# Instructions
- 1) According to the Google passage, by how much did World Wide Web traffic fall when Google went down?
- 2) Copy everything in the Google passage from "There’s also this" down to "for that period.".
- 3) For each statement, say yes or no depending on whether the Google passage agrees, and quote the words that decide it:
(a) In the beta, searchers go from search to placing an order in three clicks.
(b) The beta is open to retailers everywhere.
(c) World Wide Web usage has been rising lately.

# Article
Another recent innovation: call-only campaigns. Somebody’s searching for a courier, for example, and again, they can call the courier directly from the search engine results without even visiting the website. We’ve also seen click-to-call campaigns, another example of Google users being able to convert directly from the SERP. Very exciting! In theory, we’re talking about 100% conversion rates here: everyone who clicks on your ad becomes a lead or becomes a sale.
There’s also this beta which is currently out — with a very limited number of retailers in the States — whereby searchers are taken from search, to checkout, to placing their order in 3 clicks, all happening on a Google property.
Why I believe this is significant:
This is Google safeguarding its position as we move to an app ecosystem. World Wide Web usage is actually in decline of late, because people are moving so much of their web behavior to apps, and Google’s strength has been that it’s our gateway to the Web. Google went down for a period of 4 minutes two years ago, and World Wide Web traffic fell off a cliff — it declined by 40% for that period.
Google is our gateway to the Web. However, if we start moving our Internet usage to apps, Google needs to be relevant there as well. I see that answering questions within Google and on Google, allowing people to convert, again in Google and on Google, is a move for them to safeguard their position as the place where we get our questions answered and where we do our transactions on the Web.

# Provided records
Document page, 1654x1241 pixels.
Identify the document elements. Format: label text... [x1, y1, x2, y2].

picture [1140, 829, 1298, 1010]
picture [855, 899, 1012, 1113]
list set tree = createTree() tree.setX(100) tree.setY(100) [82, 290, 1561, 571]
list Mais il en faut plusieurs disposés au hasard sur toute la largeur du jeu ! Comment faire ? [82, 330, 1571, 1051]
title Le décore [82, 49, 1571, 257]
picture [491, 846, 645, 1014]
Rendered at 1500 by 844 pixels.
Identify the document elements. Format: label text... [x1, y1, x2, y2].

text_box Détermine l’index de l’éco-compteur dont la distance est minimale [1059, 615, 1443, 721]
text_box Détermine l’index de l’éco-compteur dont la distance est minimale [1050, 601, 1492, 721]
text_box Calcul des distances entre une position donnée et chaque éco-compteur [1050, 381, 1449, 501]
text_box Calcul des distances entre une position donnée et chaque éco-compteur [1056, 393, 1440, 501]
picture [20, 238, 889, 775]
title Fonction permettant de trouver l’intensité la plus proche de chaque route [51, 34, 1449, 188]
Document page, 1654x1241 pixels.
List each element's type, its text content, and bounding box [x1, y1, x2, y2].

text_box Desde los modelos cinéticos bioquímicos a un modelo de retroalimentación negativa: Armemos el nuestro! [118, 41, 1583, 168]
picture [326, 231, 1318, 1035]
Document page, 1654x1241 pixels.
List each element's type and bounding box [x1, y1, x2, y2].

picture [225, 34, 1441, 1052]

# Solutions in order
- 1) It declined by 40% for that period.

- 2)
There’s also this beta which is currently out — with a very limited number of retailers in the States — whereby searchers are taken from search, to checkout, to placing their order in 3 clicks, all happening on a Google property.
Why I believe this is significant:
This is Google safeguarding its position as we move to an app ecosystem. World Wide Web usage is actually in decline of late, because people are moving so much of their web behavior to apps, and Google’s strength has been that it’s our gateway to the Web. Google went down for a period of 4 minutes two years ago, and World Wide Web traffic fell off a cliff — it declined by 40% for that period.

- 3)
(a) Yes: "searchers are taken from search, to checkout, to placing their order in 3 clicks"
(b) No: "with a very limited number of retailers in the States"
(c) No: "World Wide Web usage is actually in decline of late"